Opening up

The only way to get people to share their ideas, their thoughts, their feelings, their problems, their feedback, is for you to shut up.

If you keep talking, they will stop thinking. If you interrupt them, they will give up trying. If you go first – particularly if you are in a position of power – they will just repeat what you said.

To get people to open up you have to willing to give them space and just listen.

Confidence

You don’t always have an answer, you don’t always know what to do, you don’t always understand what is happening.

The trick is not to try to fake it. Not to try to escape it.

If you can just stay with the feeling for a while, what you need will come.

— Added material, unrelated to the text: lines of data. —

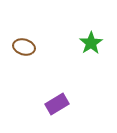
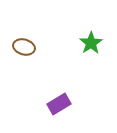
purple rectangle: moved 2 px right
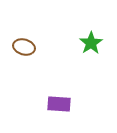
purple rectangle: rotated 35 degrees clockwise
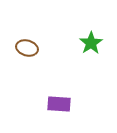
brown ellipse: moved 3 px right, 1 px down
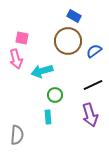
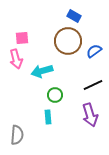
pink square: rotated 16 degrees counterclockwise
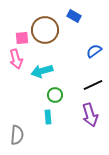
brown circle: moved 23 px left, 11 px up
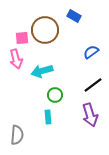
blue semicircle: moved 3 px left, 1 px down
black line: rotated 12 degrees counterclockwise
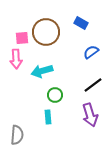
blue rectangle: moved 7 px right, 7 px down
brown circle: moved 1 px right, 2 px down
pink arrow: rotated 12 degrees clockwise
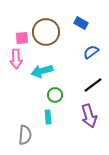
purple arrow: moved 1 px left, 1 px down
gray semicircle: moved 8 px right
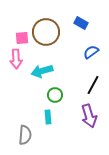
black line: rotated 24 degrees counterclockwise
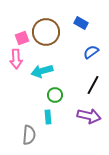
pink square: rotated 16 degrees counterclockwise
purple arrow: rotated 60 degrees counterclockwise
gray semicircle: moved 4 px right
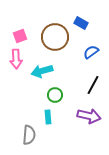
brown circle: moved 9 px right, 5 px down
pink square: moved 2 px left, 2 px up
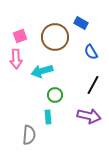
blue semicircle: rotated 84 degrees counterclockwise
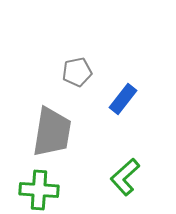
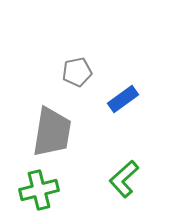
blue rectangle: rotated 16 degrees clockwise
green L-shape: moved 1 px left, 2 px down
green cross: rotated 18 degrees counterclockwise
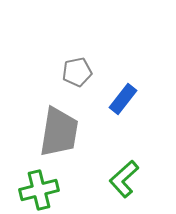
blue rectangle: rotated 16 degrees counterclockwise
gray trapezoid: moved 7 px right
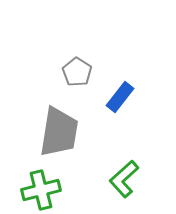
gray pentagon: rotated 28 degrees counterclockwise
blue rectangle: moved 3 px left, 2 px up
green cross: moved 2 px right
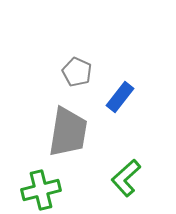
gray pentagon: rotated 8 degrees counterclockwise
gray trapezoid: moved 9 px right
green L-shape: moved 2 px right, 1 px up
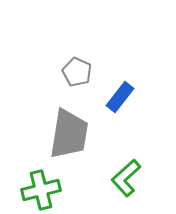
gray trapezoid: moved 1 px right, 2 px down
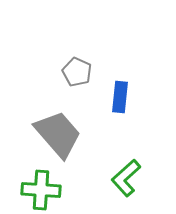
blue rectangle: rotated 32 degrees counterclockwise
gray trapezoid: moved 11 px left; rotated 50 degrees counterclockwise
green cross: rotated 18 degrees clockwise
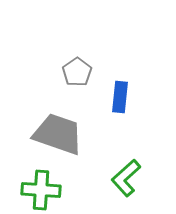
gray pentagon: rotated 12 degrees clockwise
gray trapezoid: rotated 30 degrees counterclockwise
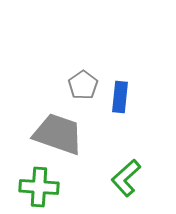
gray pentagon: moved 6 px right, 13 px down
green cross: moved 2 px left, 3 px up
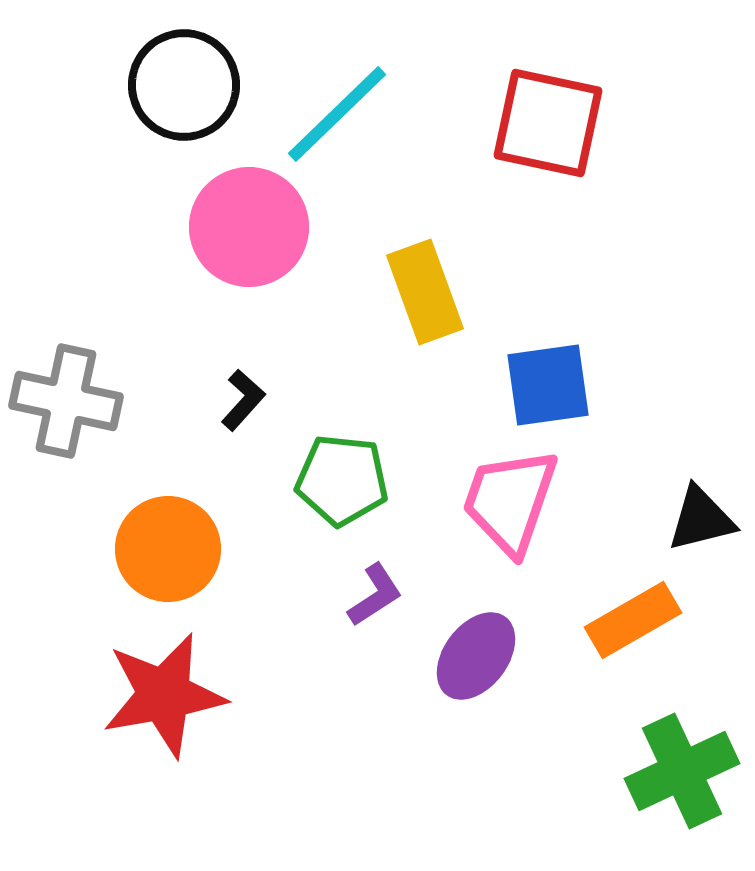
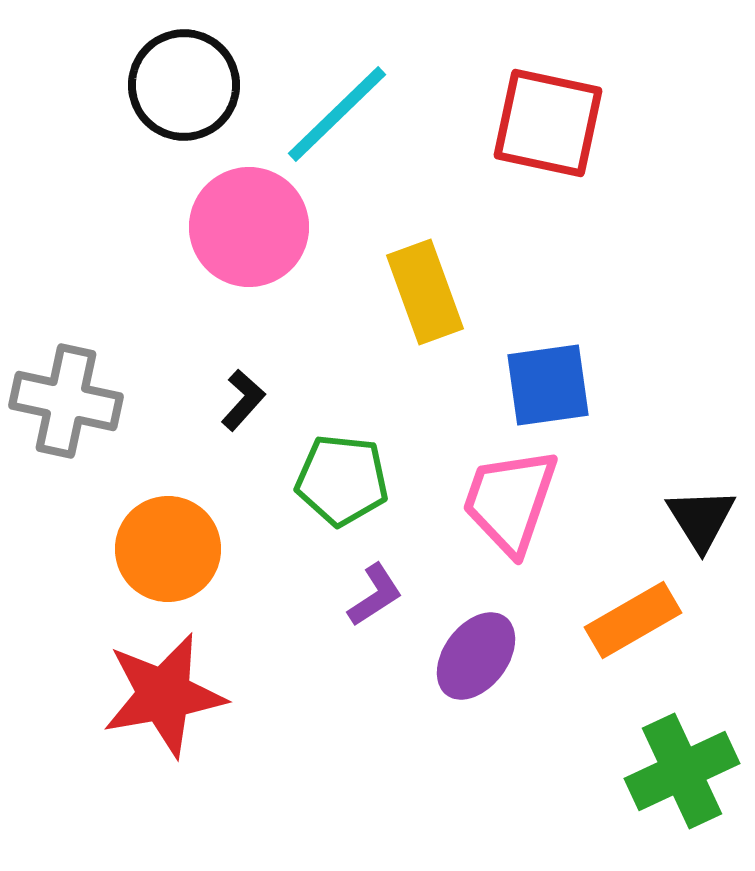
black triangle: rotated 48 degrees counterclockwise
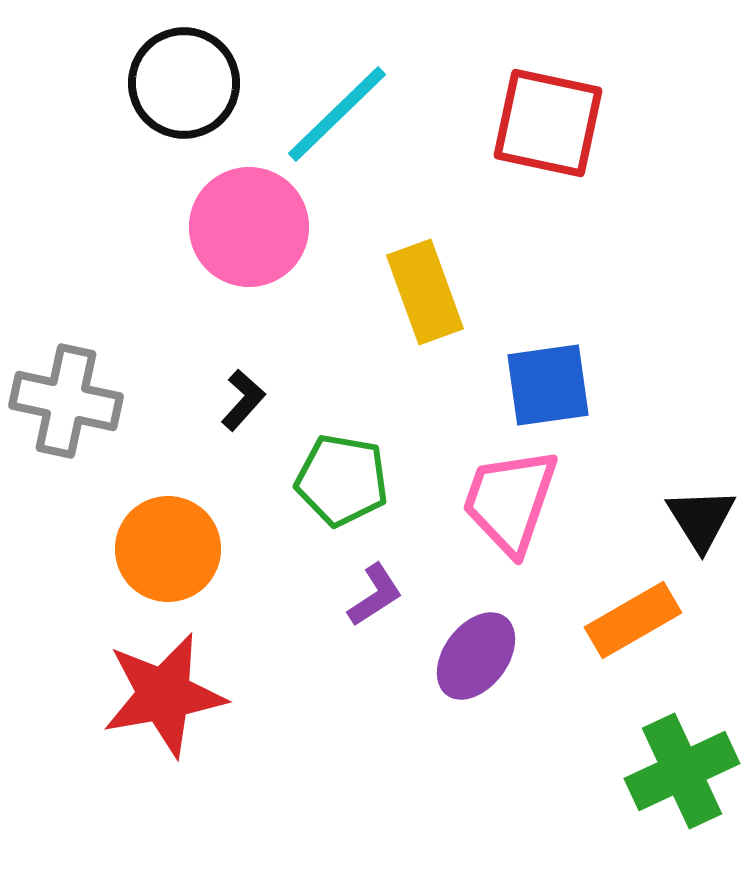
black circle: moved 2 px up
green pentagon: rotated 4 degrees clockwise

Confidence is about being at ease with uncertainty, without wanting to get rid of it at all costs.

Share and play back

Help people by sharing what others think, and they will find a way to interpret that and apply it to their lives.

Help people by playing back what they think, and they will find a way to figure out themselves and be consistent in their lives.

On the other hand, help people by telling them what others mean or what to do, and they will just ignore, even when you approach them with the best of intentions.

Cookies in a jar

When you are looking for a culprit, remember there’s always someone who ate the last cookie in the jar.

Of course, that jar was full at some point. And the person who ate the last cookie might be the one who ate them all, the one who ate most of them, the one who ate some of them, or the one who just ate that last one.

Blame is assigned with great ease to those who are most exposed.

But if it’s reasons you are after, if you want to avoid the jar getting empty sooner than you expected the next time you fill it with your favourite cookies, you have to look a bit farther, a bit deeper, a bit more carefully.

Surprise

You have got to give yourself the chance to be surprised.

Not because you are unprepared. Not because you had not thought about something enough. Not because someone is trying to get ahead of you. Not because you have lost the bigger picture.

Just because people are surprising, and you got to give them credit for it as well as allow yourself to feel positively about it, without feeling in any way diminished.